• _EXTRAIT_:
• • • • • • •
Les textes de discussion que nous publions ici sont le produit d’un débat interne au sein du CCI sur la signification et la direction de la phase historique de la vie du capitalisme décadent qui s’est définitivement ouverte suite à l’effondrement du bloc impérialiste russe en 1989 : la phase de décomposition, phase ultime de la décadence capitaliste. L’une des idées centrales du texte d’orientation que nous avons publié en 1991, les Thèses sur la décomposition, est que l’histoire n’est jamais figée : tout comme la période de décadence capitaliste a sa propre histoire, la phase de décomposition a la sienne, et il est essentiel pour les révolutionnaires d’analyser les changements les plus importants survenus en son sein. C’est la motivation que l’on trouve derrière le texte du camarade Steinkopfler, dont le point de départ est la reconnaissance (pour l’instant uniquement par le CCI) que nous vivons effectivement dans la phase de décomposition, et que ses racines se trouvent dans l’impasse sociale entre les deux principales classes de la société, la bourgeoisie et le prolétariat, dont aucune des deux, face à la crise économique permanente, n’a été capable d’imposer sa perspective à la société : pour la bourgeoisie, la guerre impérialiste, pour le prolétariat, la révolution communiste mondiale. Mais au cours du débat sur la décomposition, qui englobe l’évolution des rivalités impérialistes et l’équilibre des forces entre les classes, des divergences sont apparues qui, pensons-nous, sont maintenant suffisamment mûres pour que l’on puisse les publier vers l’extérieur de l’organisation. De notre point de vue, les positions actuelles du camarade Steinkopfler tendent à affaiblir notre compréhension de la signification de la décomposition, mais c’est quelque chose que nous devons démontrer à travers une confrontation franche des idées.
• • • • • • •
• _ACTION DEMANDÉE 1_: D'après l'extrait, en quelle année le CCI a-t-il publié les Thèses sur la décomposition ?
L'extrait et les enregistrements sont deux matériaux sans lien entre eux.

• _ENREGISTREMENTS À TRAITER_:
• • • • • • •
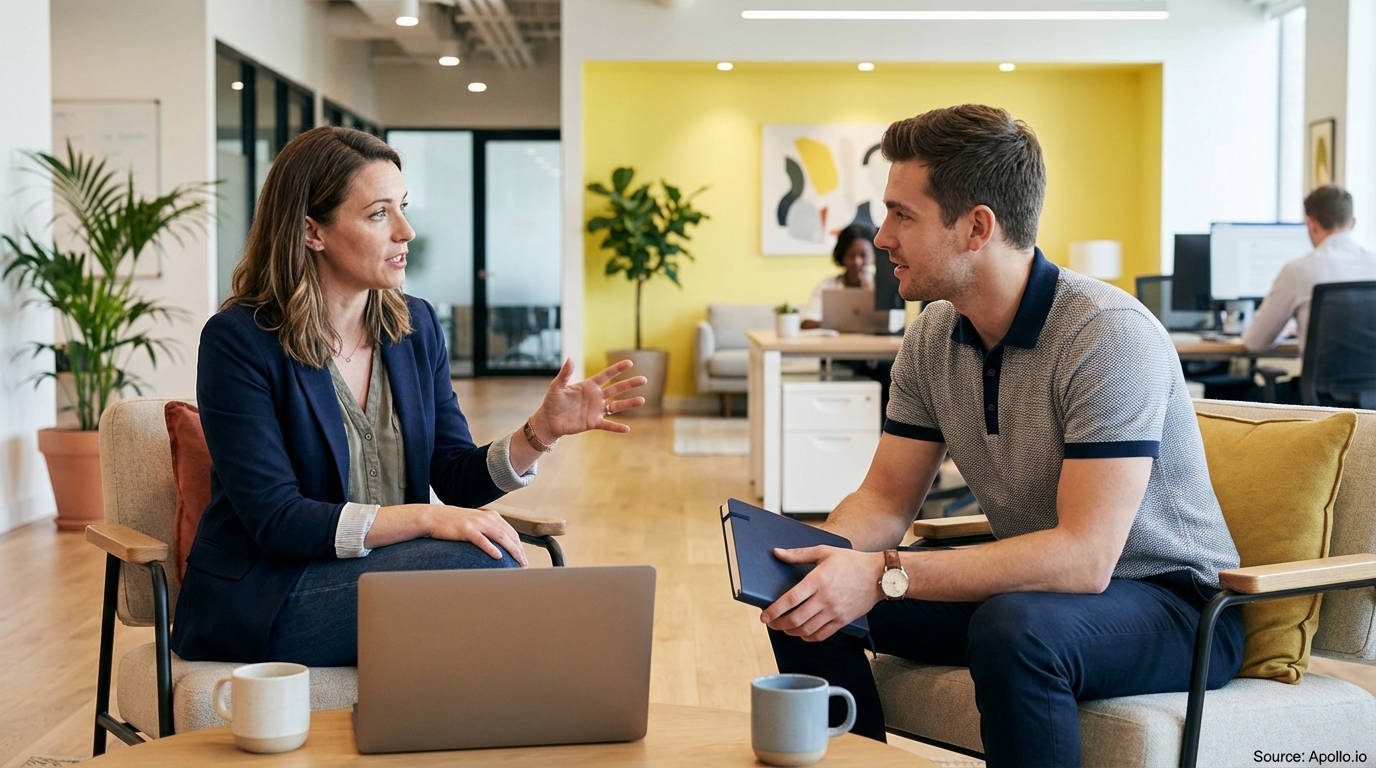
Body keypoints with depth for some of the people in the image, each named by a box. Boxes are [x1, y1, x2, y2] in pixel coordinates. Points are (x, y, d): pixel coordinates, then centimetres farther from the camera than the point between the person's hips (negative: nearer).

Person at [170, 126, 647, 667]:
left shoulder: (415, 325, 7)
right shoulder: (238, 341, -12)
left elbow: (457, 479, 7)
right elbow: (275, 521, -18)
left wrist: (542, 431, -12)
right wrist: (424, 519, -27)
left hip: (387, 567, 5)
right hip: (260, 600, -5)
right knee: (483, 562, -25)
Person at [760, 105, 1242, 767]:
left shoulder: (1109, 336, -25)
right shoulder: (932, 336, -1)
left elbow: (1084, 556, -32)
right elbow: (886, 499, 4)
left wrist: (884, 576, -35)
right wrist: (819, 554, -19)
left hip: (1171, 598, -7)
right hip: (1036, 580, 7)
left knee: (1014, 628, -37)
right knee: (808, 601, -4)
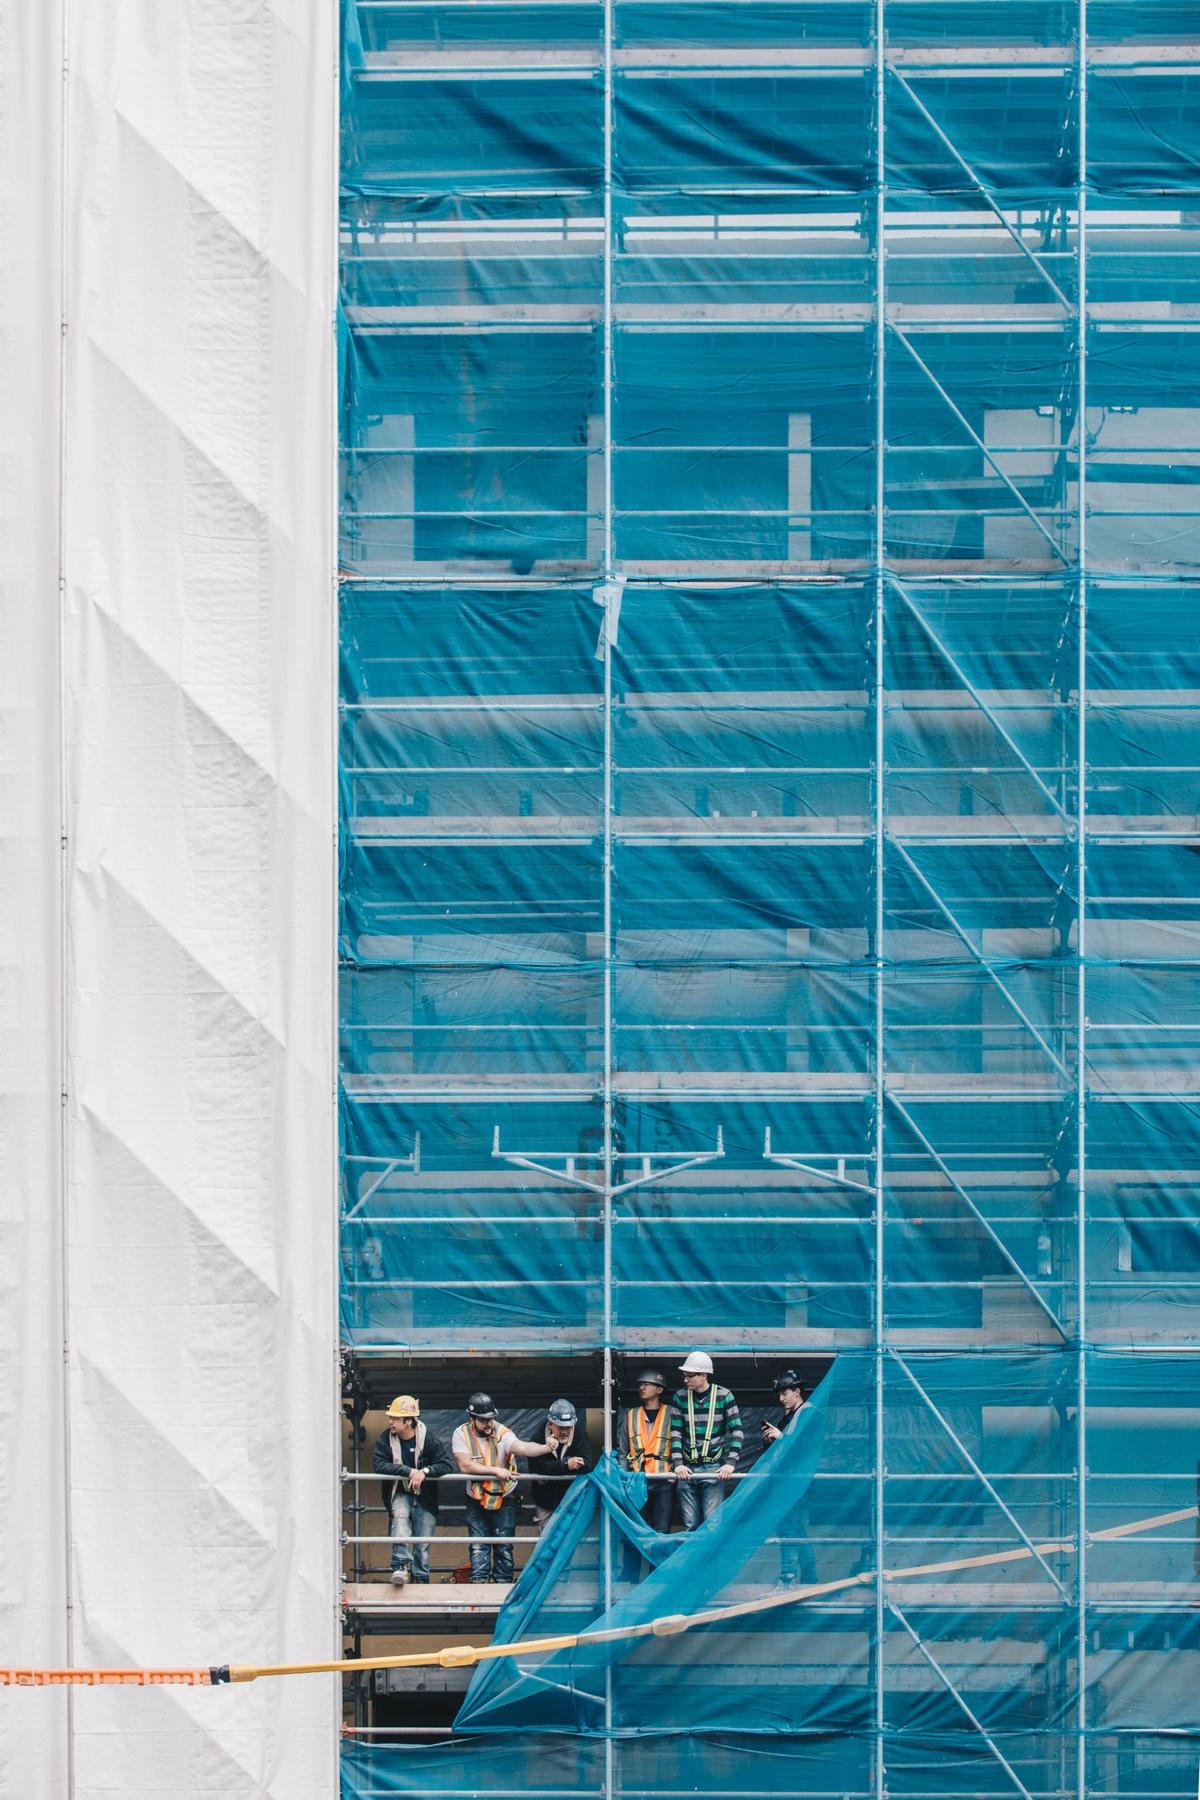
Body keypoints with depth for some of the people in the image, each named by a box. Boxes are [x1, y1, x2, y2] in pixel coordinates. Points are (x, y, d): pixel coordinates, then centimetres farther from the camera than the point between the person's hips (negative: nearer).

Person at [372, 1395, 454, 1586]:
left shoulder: (428, 1438, -11)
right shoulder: (385, 1440, -8)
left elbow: (447, 1463, -12)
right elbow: (380, 1466, -19)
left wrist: (424, 1472, -27)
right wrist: (409, 1471, -26)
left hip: (425, 1497, 0)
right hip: (399, 1493, 0)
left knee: (423, 1545, 3)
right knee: (400, 1517, -32)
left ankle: (420, 1578, 16)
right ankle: (401, 1566, -36)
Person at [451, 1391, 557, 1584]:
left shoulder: (502, 1434, -17)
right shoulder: (462, 1434, -11)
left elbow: (522, 1448, -36)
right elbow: (465, 1466, -20)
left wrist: (546, 1448, -55)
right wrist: (496, 1471, -25)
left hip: (504, 1497, -1)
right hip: (476, 1498, 1)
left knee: (504, 1546, 1)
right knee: (478, 1546, 0)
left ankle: (503, 1582, 8)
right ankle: (479, 1582, 4)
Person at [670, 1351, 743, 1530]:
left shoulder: (724, 1396, -1)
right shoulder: (680, 1397, 6)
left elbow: (736, 1431, -4)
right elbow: (675, 1433, 2)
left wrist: (730, 1463, -15)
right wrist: (678, 1463, -11)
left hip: (714, 1468, -3)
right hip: (687, 1469, 3)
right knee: (689, 1524, 3)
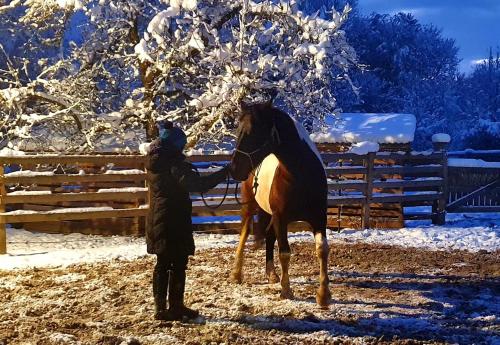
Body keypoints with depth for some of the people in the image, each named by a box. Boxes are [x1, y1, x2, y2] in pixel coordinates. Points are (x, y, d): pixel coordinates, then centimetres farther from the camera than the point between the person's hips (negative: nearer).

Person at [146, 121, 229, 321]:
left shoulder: (155, 162, 9)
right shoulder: (174, 164, -17)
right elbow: (197, 184, -27)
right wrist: (224, 172, -25)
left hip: (157, 220, 9)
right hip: (175, 221, -9)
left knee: (162, 264, 13)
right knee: (178, 264, -1)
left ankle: (160, 307, 17)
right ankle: (176, 307, 1)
• • • • • • •
• _ACTION DEMANDÉE 2_: Relevez chaque ligne des enregistrements qui contient la chaîne "ankle".

• _VOTRE RÉPONSE 1_: En 1991.

• _VOTRE RÉPONSE 2_:
left ankle: (420, 1578, 16)
right ankle: (401, 1566, -36)
left ankle: (503, 1582, 8)
right ankle: (479, 1582, 4)
left ankle: (160, 307, 17)
right ankle: (176, 307, 1)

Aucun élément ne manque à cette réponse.